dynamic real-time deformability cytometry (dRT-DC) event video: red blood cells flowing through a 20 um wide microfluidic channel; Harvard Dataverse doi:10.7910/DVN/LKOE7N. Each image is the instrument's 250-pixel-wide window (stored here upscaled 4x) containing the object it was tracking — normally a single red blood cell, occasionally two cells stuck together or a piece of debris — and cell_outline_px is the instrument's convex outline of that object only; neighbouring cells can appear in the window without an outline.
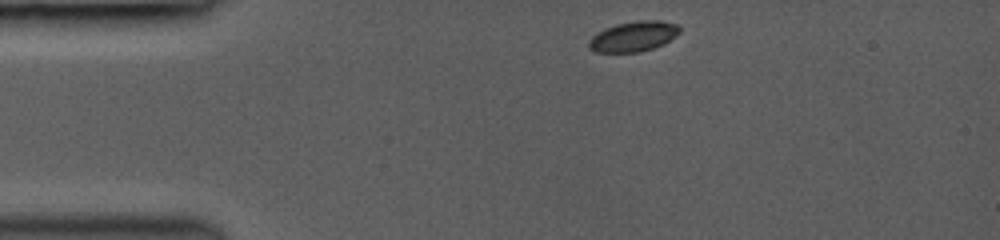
{"species": "common noctule bat (a hibernating species)", "species_latin": "Nyctalus noctula", "temperature_condition": "room temperature", "stored_images_in_passage": 8, "camera_frame_rate_fps": 3000, "um_per_image_px": 0.085, "animal": {"sex": "female", "body_mass_g": 19.0, "forearm_length_mm": 53.3}, "frame": {"image": 1, "passage_image": 1, "time_ms": 0.0, "image_size_px": [1000, 240], "cell_outline_px": [[680, 32], [676, 36], [664, 44], [640, 52], [596, 52], [588, 48], [588, 40], [596, 32], [604, 28], [616, 24], [636, 20], [660, 20], [676, 24], [680, 28]], "centroid_in_image_um": [53.82, 3.09], "position_along_channel_um": 31.2, "area_um2": 16.18}}
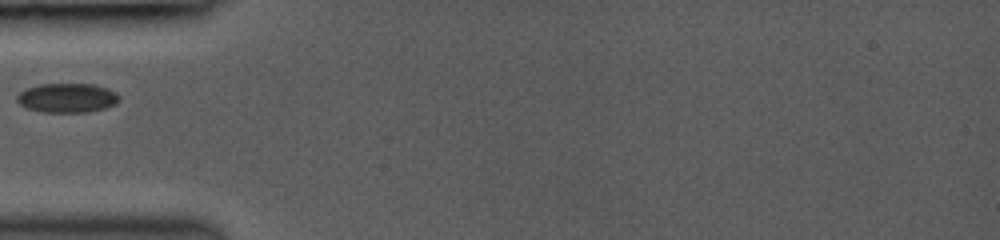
{"frame": {"image": 2, "passage_image": 7, "time_ms": 2.333, "image_size_px": [1000, 240], "cell_outline_px": [[120, 100], [116, 104], [104, 108], [88, 112], [40, 112], [28, 108], [20, 104], [16, 100], [16, 96], [20, 92], [28, 88], [40, 84], [92, 84], [108, 88], [116, 92], [120, 96]], "centroid_in_image_um": [5.73, 8.32], "position_along_channel_um": 79.3, "area_um2": 17.51}}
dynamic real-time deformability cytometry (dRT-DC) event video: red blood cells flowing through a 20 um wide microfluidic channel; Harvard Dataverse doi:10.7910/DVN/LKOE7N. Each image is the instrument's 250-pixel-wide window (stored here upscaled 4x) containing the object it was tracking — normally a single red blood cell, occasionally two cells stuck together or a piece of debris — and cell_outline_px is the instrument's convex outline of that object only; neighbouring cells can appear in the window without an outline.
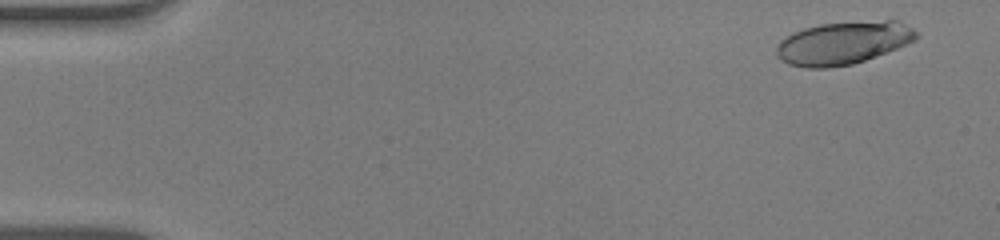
{"species": "human", "species_latin": "Homo sapiens", "temperature_condition": "warm", "stored_images_in_passage": 53, "camera_frame_rate_fps": 3000, "um_per_image_px": 0.085, "donor": {"sex": "male"}, "frame": {"image": 1, "passage_image": 3, "time_ms": 0.667, "image_size_px": [1000, 240], "cell_outline_px": [[920, 36], [916, 40], [896, 48], [864, 60], [852, 64], [828, 68], [808, 68], [788, 64], [780, 60], [776, 56], [776, 48], [780, 40], [784, 36], [792, 32], [804, 28], [820, 24], [884, 20], [900, 20], [912, 28]], "centroid_in_image_um": [71.64, 3.64], "position_along_channel_um": 13.4, "area_um2": 35.03}}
━━━━━━
_What this task involves_:
Return the material word for word. Pictures are not part of the copy.

_Written response_:
dynamic real-time deformability cytometry (dRT-DC) event video: red blood cells flowing through a 20 um wide microfluidic channel; Harvard Dataverse doi:10.7910/DVN/LKOE7N. Each image is the instrument's 250-pixel-wide window (stored here upscaled 4x) containing the object it was tracking — normally a single red blood cell, occasionally two cells stuck together or a piece of debris — and cell_outline_px is the instrument's convex outline of that object only; neighbouring cells can appear in the window without an outline.
{"species": "common noctule bat (a hibernating species)", "species_latin": "Nyctalus noctula", "temperature_condition": "room temperature", "stored_images_in_passage": 8, "camera_frame_rate_fps": 3000, "um_per_image_px": 0.085, "animal": {"sex": "female", "body_mass_g": 19.0, "forearm_length_mm": 53.3}, "frame": {"image": 1, "passage_image": 1, "time_ms": 0.0, "image_size_px": [1000, 240], "cell_outline_px": [[680, 32], [676, 36], [664, 44], [640, 52], [596, 52], [588, 48], [588, 40], [596, 32], [604, 28], [616, 24], [636, 20], [660, 20], [676, 24], [680, 28]], "centroid_in_image_um": [53.82, 3.09], "position_along_channel_um": 31.2, "area_um2": 16.18}}
{"frame": {"image": 2, "passage_image": 7, "time_ms": 2.333, "image_size_px": [1000, 240], "cell_outline_px": [[120, 100], [116, 104], [104, 108], [88, 112], [40, 112], [28, 108], [20, 104], [16, 100], [16, 96], [20, 92], [28, 88], [40, 84], [92, 84], [108, 88], [116, 92], [120, 96]], "centroid_in_image_um": [5.73, 8.32], "position_along_channel_um": 79.3, "area_um2": 17.51}}
dynamic real-time deformability cytometry (dRT-DC) event video: red blood cells flowing through a 20 um wide microfluidic channel; Harvard Dataverse doi:10.7910/DVN/LKOE7N. Each image is the instrument's 250-pixel-wide window (stored here upscaled 4x) containing the object it was tracking — normally a single red blood cell, occasionally two cells stuck together or a piece of debris — and cell_outline_px is the instrument's convex outline of that object only; neighbouring cells can appear in the window without an outline.
{"species": "human", "species_latin": "Homo sapiens", "temperature_condition": "warm", "stored_images_in_passage": 53, "camera_frame_rate_fps": 3000, "um_per_image_px": 0.085, "donor": {"sex": "male"}, "frame": {"image": 1, "passage_image": 3, "time_ms": 0.667, "image_size_px": [1000, 240], "cell_outline_px": [[920, 36], [916, 40], [896, 48], [864, 60], [852, 64], [828, 68], [808, 68], [788, 64], [780, 60], [776, 56], [776, 48], [780, 40], [784, 36], [792, 32], [804, 28], [820, 24], [884, 20], [900, 20], [912, 28]], "centroid_in_image_um": [71.64, 3.64], "position_along_channel_um": 13.4, "area_um2": 35.03}}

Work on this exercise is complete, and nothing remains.